A statue which survived...

I thought I should say a few words about this modest little square - named after Maurice Gardette, a resistant who was executed by the Nazis in 1941 – and this for two major reasons:

One reason is that this is where you can find one of the few metal sculptures which survived the Nazi occupation. A few have been remade, thanks to saved original plaster versions, but too many are missing. I have already referred to these disappearances several times and I have especially written about one original sculpture, which was replaced by an “apple” (I think this is a scandal, read my posts here).
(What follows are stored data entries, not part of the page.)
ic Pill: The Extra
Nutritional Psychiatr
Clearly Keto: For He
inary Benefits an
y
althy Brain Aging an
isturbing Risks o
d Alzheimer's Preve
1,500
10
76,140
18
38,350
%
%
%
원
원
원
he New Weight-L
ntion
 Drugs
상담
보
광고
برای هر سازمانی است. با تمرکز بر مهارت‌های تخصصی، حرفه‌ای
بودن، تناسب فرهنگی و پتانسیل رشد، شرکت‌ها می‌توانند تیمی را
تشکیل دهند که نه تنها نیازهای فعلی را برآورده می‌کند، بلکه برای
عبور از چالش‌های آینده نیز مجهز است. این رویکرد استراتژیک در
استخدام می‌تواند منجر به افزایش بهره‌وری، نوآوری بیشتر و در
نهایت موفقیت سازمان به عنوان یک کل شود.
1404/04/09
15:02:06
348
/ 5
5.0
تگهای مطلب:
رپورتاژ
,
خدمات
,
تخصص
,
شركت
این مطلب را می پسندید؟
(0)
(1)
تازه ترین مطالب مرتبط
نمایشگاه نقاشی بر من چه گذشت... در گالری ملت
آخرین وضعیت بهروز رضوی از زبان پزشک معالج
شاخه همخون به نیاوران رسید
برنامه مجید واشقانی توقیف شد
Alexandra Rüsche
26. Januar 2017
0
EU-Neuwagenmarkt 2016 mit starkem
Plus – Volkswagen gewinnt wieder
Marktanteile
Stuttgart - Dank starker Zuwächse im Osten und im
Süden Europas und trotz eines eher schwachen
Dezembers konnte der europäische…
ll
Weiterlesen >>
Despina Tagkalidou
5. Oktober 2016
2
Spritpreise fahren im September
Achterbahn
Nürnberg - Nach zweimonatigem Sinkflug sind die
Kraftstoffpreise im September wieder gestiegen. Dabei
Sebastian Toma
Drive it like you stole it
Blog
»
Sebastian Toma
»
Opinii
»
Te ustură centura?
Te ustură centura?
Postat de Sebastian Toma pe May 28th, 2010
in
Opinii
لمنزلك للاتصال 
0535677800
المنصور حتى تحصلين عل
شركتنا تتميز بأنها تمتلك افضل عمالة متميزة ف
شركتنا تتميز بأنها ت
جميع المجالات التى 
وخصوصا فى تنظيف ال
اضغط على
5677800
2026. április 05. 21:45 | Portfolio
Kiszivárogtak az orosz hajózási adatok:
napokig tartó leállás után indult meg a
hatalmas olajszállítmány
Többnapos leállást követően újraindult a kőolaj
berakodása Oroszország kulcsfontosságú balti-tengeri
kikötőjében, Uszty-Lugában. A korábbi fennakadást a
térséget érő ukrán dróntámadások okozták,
More generally I can also refer to this site.

This sculpture, which for some reason survived, is called “Le Botteleur” (a man binding hay) from 1891 and the artist is Jacques Perrin (1847-1915). You can find another statue by him in Paris, of Nicolas de Condorcet (1743-94), which was among the destroyed ones, but which has been replaced. 

The other reason refers to the Paris slaughterhouses. This square opened in 1872 after the closure of a slaughterhouse in 1867, referred to as the “Abatoirs de Ménilmontant” (and sometimes as the “Abatoirs de Popincourt”). It was one of five slaughterhouses created by Napoleon (yes, him again) in 1810 to replace the completely disorganized way of killing animals, including in the very city centre. These five slaughterhouses were built 1810-18 and were placed outside the then official city borders. Three more were added during the 1840’s. However, they were all closed and replaced by one, big, central one, at “La Villette” (see previous post), which opened officially in 1867 – and closed in 1974.  

The square is just a normal little one, there is a music pavilion (from 1899), a little pond, some space for kids to play… 

Here we can see where you found the slaughterhouse (1830 map) and where you today find the little square.


Jeanie said...

Thank you for sharing this, Peter. It is heartbreaking, the damage done by the Nazis and the war. I'm glad this one survived.

Maria Russell said...

¡Que lugar hermoso y lleno de paz! Estoy segura que Agnès Humbert lo aprobaria. Lei el libro de esta gran heroína francesa hacen ya unos años.
¡La desidia de las autoridades, responsables en lo que concierne al aspecto lamentable de esa manzana es increible!
Tus fotos siempre bellas Peter. Muchisimas gracias.